DC and AC magnetization and small-angle neutron scattering studies of strongly interacting particle systems

Abstract MnZn-ferrite particles were randomly dispersed in polymer matrix in which the magnetic anisotropy axes in the particles are randomly oriented. DC and AC magnetization and small-angle neutron scattering measurements have been made on the samples. The DC and AC susceptibilities showed spin-glass-like maxima at temperatures that depend on the interparticle interaction. The thermal evolution of remanence I r and coercivity H c was also considerably dependent on the interparticle interaction, i.e., the temperature at which I r and H c tend to zero increased with increasing the interparticle interaction energy.
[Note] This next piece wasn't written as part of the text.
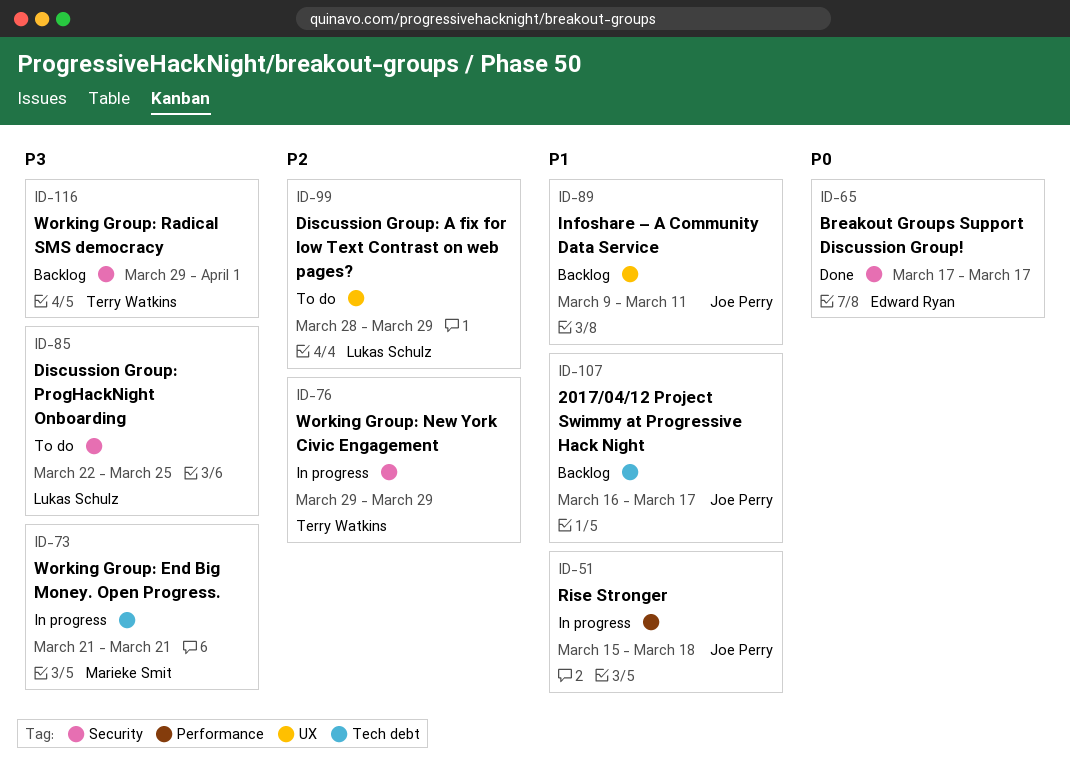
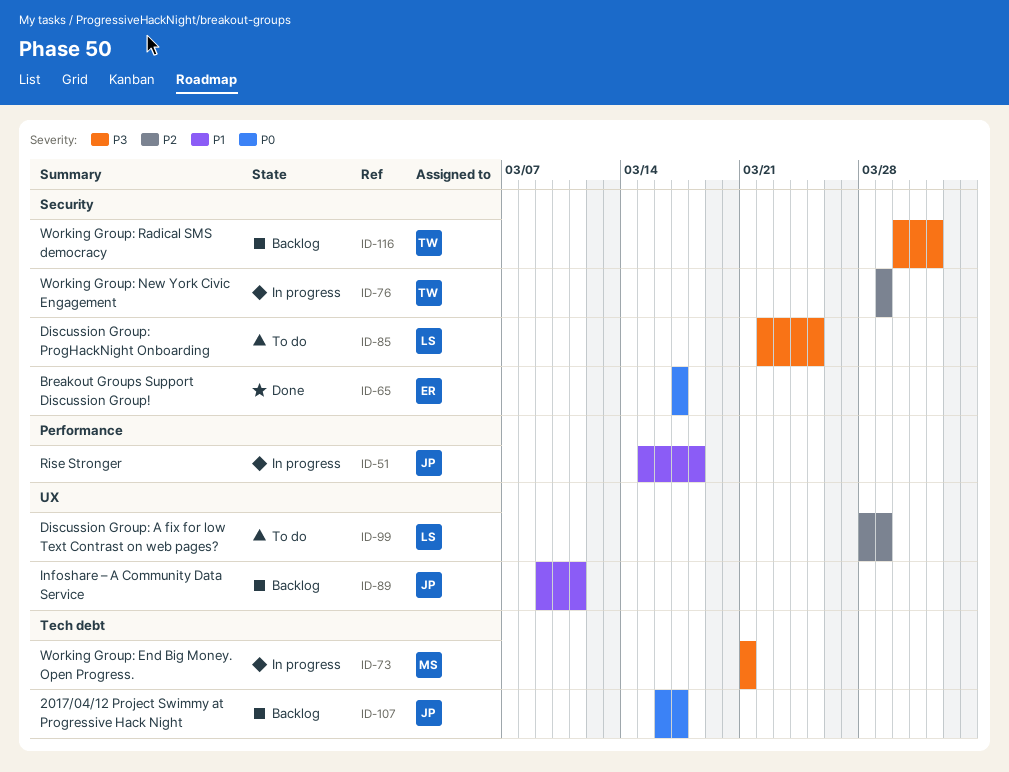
ID-107, priority: P1 -> P0
ID-116, start: Mar 29 -> Mar 30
This suggests that a magnetic correlation occurs through the interparticle interaction in the present sample. The temperature dependence of imaginary part of the AC susceptibility χ ″ showed a singular cusp at a low temperature which is insensitive to the interparticle interaction. This singularity in χ ″ could reflect a blocking phenomena which is attributed to the intraparticle anisotropy. The small-angle magnetic neutron scattering line shape over a temperature range of 6⩽ T ⩽260 K could be represented by a function of Lorentzian plus squared Lorentzian which is appropriate for a random anisotropy field system. The data did not show a divergence in the magnetic correlation length, but suggested the formation of a local ferromagnetic cluster composed of the magnetic moments of the adjacent particles below 260 K. The correlation length increases with decreasing temperature. Around 40 K, it shows a maximum and starts to decrease with decreasing temperature. This decrease in the correlation length with decreasing temperature could arise from the random field effect which could originate from the intraparticle anisotropy.